■ **Recorded information**
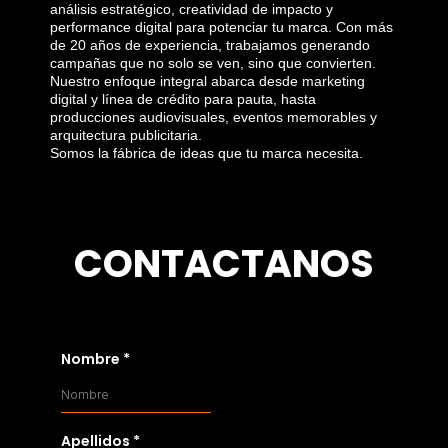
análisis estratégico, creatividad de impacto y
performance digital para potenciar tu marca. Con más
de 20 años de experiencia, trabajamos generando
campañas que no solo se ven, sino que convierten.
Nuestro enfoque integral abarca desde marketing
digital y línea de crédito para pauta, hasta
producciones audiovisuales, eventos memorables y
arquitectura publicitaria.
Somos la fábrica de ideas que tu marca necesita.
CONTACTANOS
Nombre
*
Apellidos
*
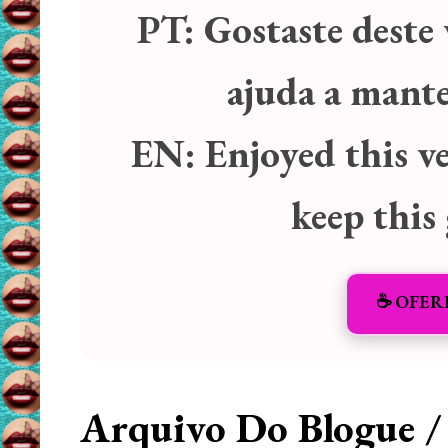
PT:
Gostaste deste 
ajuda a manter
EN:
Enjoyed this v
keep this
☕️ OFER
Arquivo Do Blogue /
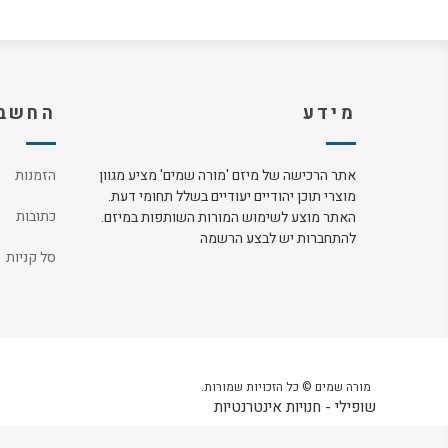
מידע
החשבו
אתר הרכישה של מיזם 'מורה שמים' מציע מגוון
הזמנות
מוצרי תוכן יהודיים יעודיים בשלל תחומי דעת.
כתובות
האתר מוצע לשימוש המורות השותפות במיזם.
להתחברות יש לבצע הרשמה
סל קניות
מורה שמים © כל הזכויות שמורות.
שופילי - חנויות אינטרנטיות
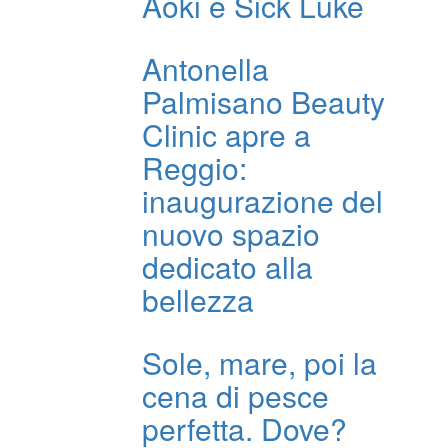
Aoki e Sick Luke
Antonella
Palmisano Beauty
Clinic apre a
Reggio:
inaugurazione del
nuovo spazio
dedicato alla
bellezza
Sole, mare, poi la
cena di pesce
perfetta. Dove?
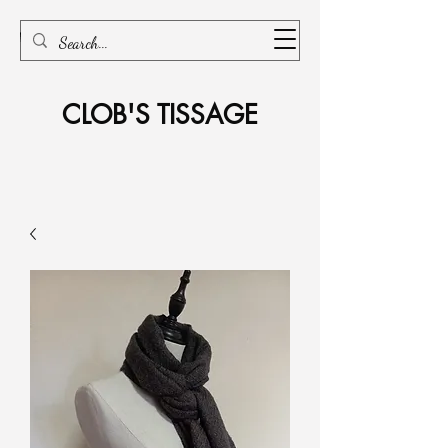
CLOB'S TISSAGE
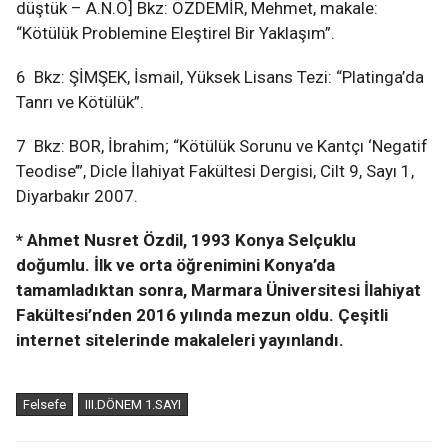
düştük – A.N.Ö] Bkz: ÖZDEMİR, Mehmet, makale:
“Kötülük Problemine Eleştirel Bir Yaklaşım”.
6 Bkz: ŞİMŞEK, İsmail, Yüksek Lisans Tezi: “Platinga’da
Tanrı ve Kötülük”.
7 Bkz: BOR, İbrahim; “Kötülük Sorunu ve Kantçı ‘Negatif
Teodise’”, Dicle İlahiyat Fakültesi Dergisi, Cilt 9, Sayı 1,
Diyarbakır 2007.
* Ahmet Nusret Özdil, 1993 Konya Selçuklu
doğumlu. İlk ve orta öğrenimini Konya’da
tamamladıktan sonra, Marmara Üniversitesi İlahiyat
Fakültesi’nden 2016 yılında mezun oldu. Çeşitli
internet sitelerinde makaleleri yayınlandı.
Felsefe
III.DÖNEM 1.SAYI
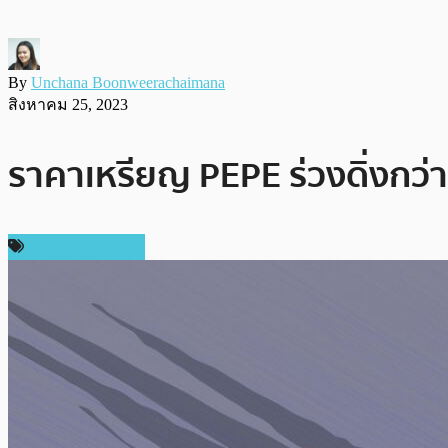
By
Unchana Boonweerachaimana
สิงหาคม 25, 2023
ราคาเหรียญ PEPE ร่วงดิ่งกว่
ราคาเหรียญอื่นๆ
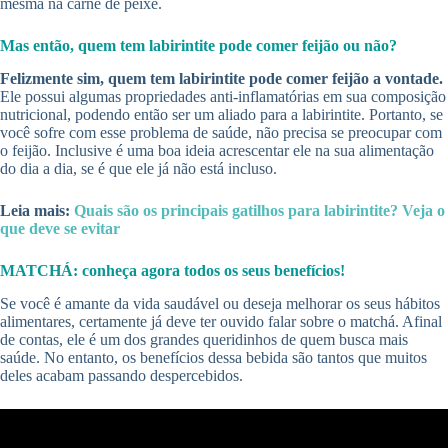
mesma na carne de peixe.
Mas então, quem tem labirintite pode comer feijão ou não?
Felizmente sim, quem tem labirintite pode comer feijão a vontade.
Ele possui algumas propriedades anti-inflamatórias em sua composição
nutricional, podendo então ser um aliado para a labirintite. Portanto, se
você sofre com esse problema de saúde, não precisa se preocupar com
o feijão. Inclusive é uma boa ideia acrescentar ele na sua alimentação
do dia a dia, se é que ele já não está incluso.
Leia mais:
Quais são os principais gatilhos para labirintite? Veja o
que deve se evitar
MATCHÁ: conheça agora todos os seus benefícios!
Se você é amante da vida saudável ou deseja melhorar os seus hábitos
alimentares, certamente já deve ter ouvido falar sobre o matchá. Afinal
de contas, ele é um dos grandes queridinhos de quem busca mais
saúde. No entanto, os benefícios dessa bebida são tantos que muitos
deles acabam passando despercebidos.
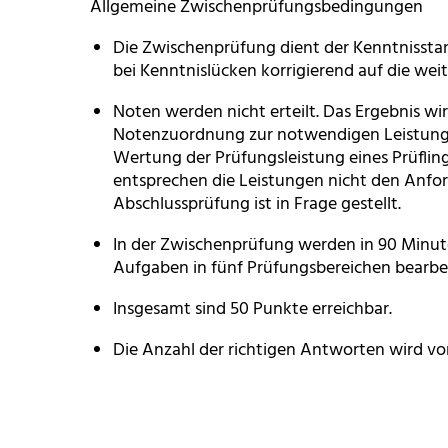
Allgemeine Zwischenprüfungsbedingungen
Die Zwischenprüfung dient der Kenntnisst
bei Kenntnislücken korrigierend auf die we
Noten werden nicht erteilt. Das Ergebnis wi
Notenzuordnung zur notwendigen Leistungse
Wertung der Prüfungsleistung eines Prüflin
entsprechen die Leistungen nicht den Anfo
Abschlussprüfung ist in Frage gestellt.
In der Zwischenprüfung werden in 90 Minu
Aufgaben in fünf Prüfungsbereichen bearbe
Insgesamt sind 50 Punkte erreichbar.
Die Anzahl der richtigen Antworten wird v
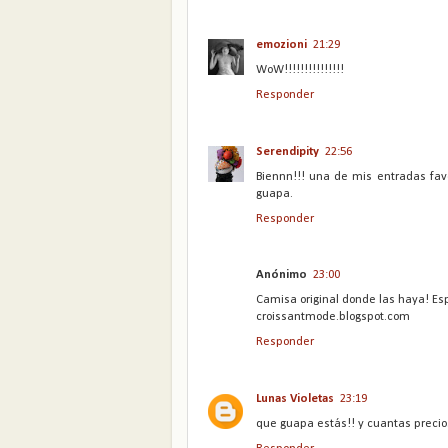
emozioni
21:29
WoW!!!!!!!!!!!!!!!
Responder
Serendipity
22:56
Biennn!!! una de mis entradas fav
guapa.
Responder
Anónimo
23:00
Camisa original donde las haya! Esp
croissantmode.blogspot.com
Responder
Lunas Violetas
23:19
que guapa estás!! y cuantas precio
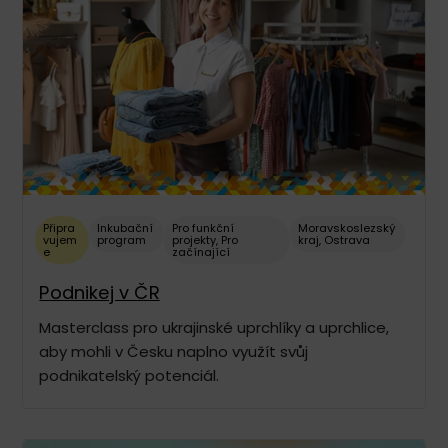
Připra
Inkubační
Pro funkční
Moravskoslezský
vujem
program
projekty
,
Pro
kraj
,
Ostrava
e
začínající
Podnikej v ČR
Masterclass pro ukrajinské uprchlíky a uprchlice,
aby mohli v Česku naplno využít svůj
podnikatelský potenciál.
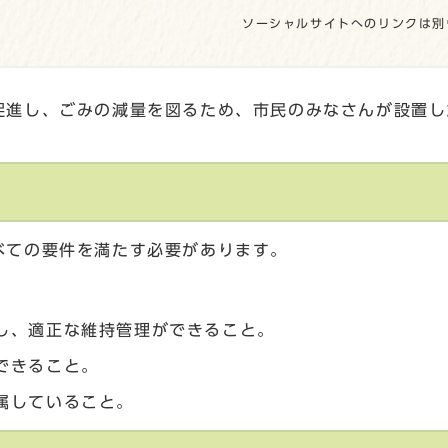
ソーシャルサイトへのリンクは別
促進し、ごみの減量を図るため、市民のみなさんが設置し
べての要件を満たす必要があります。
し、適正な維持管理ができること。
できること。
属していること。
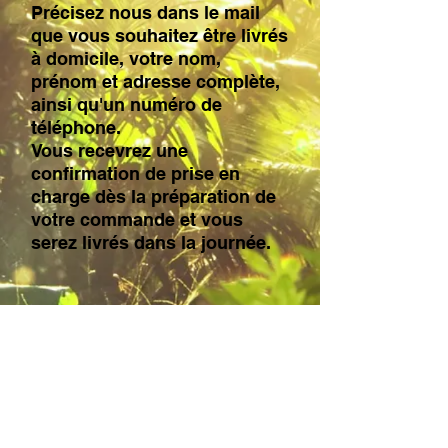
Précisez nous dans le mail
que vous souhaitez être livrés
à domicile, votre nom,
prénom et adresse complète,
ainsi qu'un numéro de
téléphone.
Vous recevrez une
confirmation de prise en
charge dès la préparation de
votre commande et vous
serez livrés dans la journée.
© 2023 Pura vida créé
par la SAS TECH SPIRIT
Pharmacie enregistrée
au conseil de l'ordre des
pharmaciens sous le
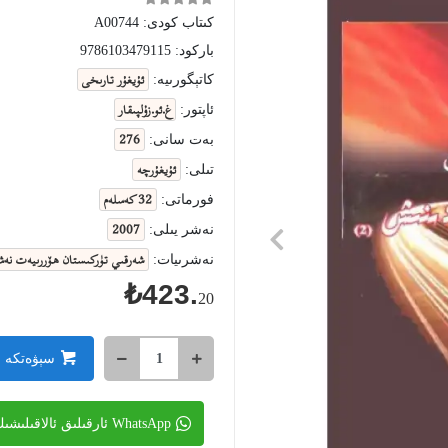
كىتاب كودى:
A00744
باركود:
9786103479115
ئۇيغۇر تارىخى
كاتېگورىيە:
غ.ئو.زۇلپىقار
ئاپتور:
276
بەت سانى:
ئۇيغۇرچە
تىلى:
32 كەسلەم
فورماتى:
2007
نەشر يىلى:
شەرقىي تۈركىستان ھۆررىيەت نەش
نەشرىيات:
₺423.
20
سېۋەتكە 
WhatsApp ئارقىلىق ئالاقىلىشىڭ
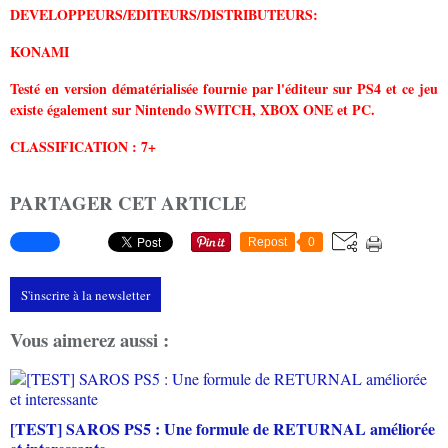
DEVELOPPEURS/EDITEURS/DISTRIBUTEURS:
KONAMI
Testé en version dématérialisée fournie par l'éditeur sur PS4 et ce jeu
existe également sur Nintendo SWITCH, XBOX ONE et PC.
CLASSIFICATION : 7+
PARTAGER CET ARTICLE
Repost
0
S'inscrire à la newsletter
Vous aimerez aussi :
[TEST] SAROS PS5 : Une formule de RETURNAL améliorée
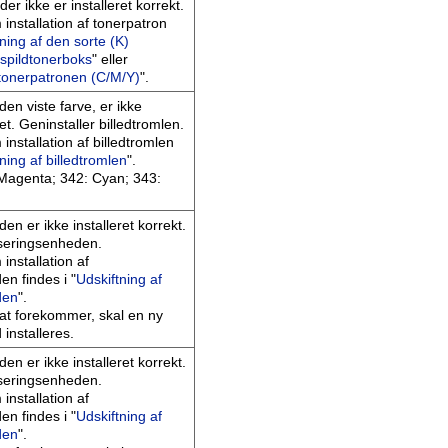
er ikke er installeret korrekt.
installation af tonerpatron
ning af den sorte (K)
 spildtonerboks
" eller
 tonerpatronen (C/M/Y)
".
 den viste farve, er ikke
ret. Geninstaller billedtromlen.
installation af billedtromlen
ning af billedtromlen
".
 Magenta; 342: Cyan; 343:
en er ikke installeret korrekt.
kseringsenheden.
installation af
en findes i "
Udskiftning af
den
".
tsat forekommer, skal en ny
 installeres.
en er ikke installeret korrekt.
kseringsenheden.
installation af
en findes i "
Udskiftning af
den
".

■ **Task statement**
Copy out, from the data above, every line holding the word "billedtromlen".

■ **Answer space**
ret. Geninstaller billedtromlen.
installation af billedtromlen
ning af billedtromlen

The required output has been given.